The purpose of this project was to extract and align three images, representing three color channels, to form a single color image. First, I implemented a single-scale version, which uses the SSD metric to score the displacement between images. I then aligned both the red and the green images to the blue one using this error metric. Then, because this exhaustive search method is very slow for high-quality TIF images, I implemented coarse-to-fine pyramid speedup, which continually halved the image size and looped over larger displacements for smaller image sizes. I then added together all the optimal displacements obtained at each level, weighted more strongly for the smaller image sizes.
I then observed that this method doesn't quite work for images such as Emir and selfie, because the images have different brightness values. To remedy this, I decided to apply a canny edge detector to the images before aligning them, which means the alignment is between two binary images. This fixed the problem and made Emir and selfie align properly. The difference for selfie is demonstrated near the bottom.
Furthermore, I implemented the techniques of automatic contrasting, automatic white balancing, and automatic border cropping. The images that follow have the contrasting and white balancing applied, but not the cropping. More explanation of my implementation of these extra tasks is given near the bottom.
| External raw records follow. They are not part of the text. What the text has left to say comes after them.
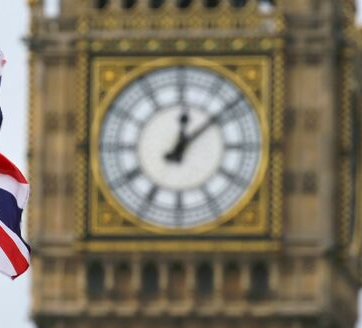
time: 12:08
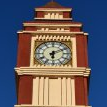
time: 6:10
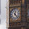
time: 12:23
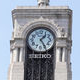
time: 1:24
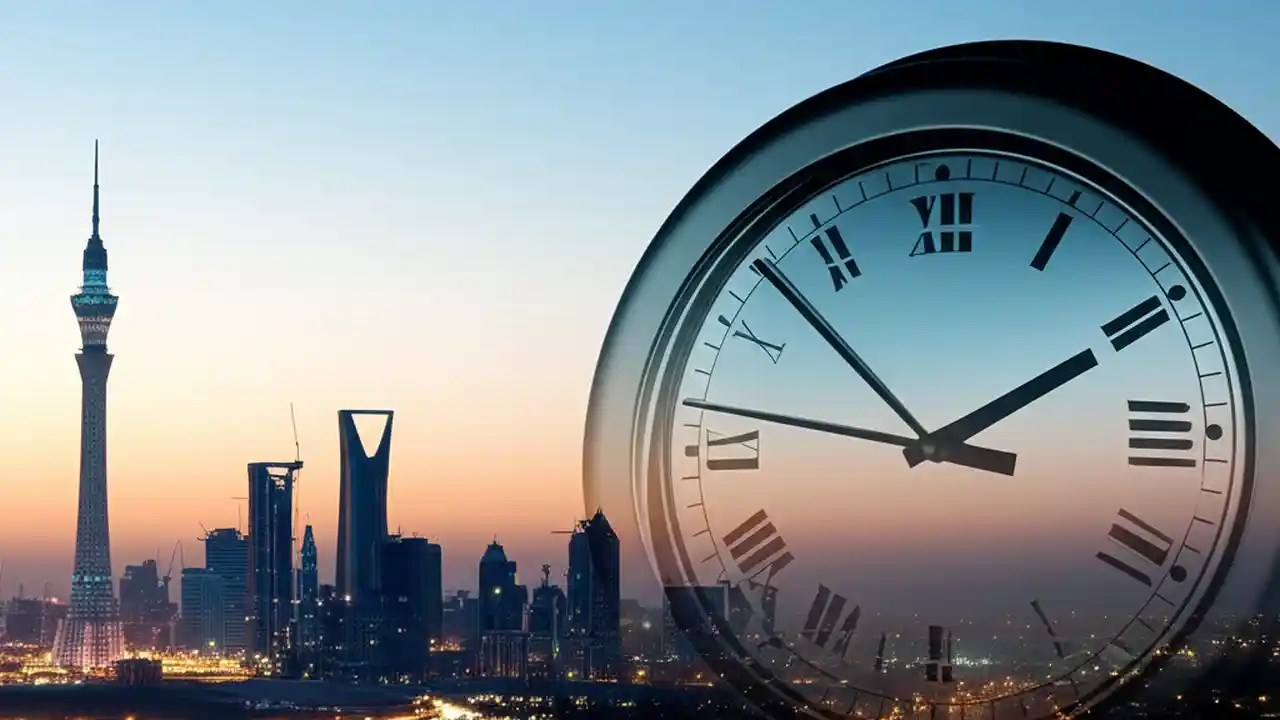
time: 1:52
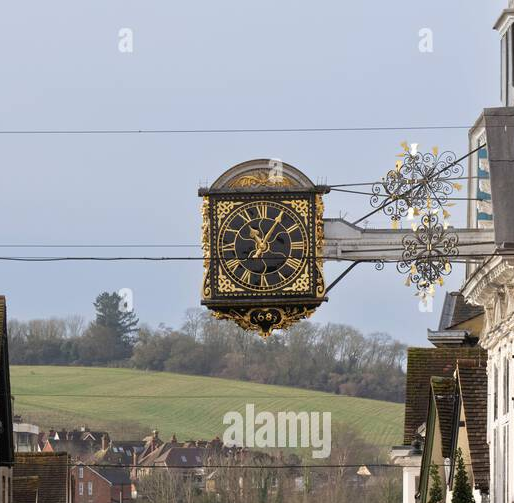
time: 11:05
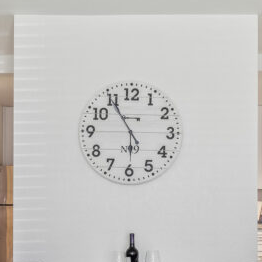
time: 5:54
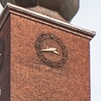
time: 3:43
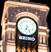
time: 6:25
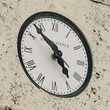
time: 4:52
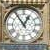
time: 12:54
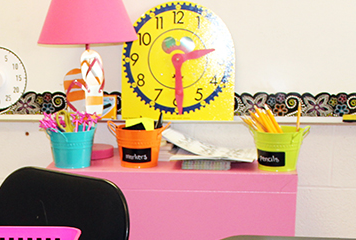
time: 2:29
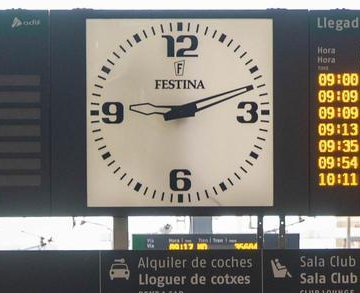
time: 2:11
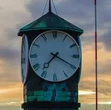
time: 7:19
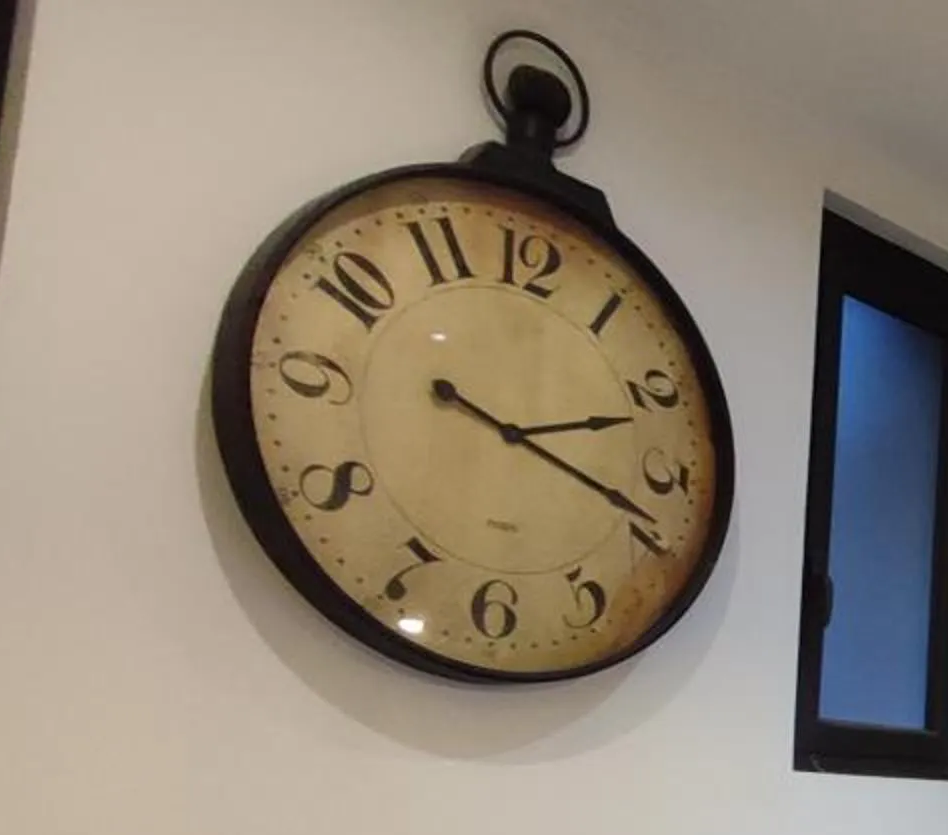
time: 2:18
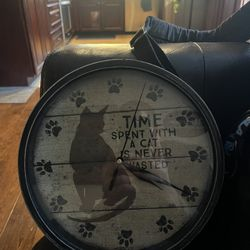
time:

1. Better features: use canny edge detection before SSD displacement calculation, instead of using raw pixel values.
2. Automatic contrasting: I determine the 5th and 95th percentile pixel values for each color channel, then set pixels below the 5th percentile to 0.0 and above the 95th percentile to 1.0. I then scale all other pixels appropriately.
3. Automatic white balancing: I first tried a white world approach, but that didn't work too well. I then utilized a gray world approach, where I calculated the gain of the red pixels as average green intensity over average red intensity, and gain of the blue pixels as average green intensity over average blue intensity. I then multiplied the red pixel intensities by the red gain, and similarly for the blue pixels.
4. Automatic border cropping: I again used a canny edge detector to obtain an edge map of the image. With this, I considered the first 10% of rows/columns from each edge, and found the highest-intensity horizontal/vertical pixel strip closest to the center of the image, and used this as the crop point. Unfortunately, a shortcoming of this algorithm is that if the border noise is not axis-aligned, no corresponding straight-line intensity will be very high. Also, if the noise is not very noticeable, an edge detector might not pick up on it.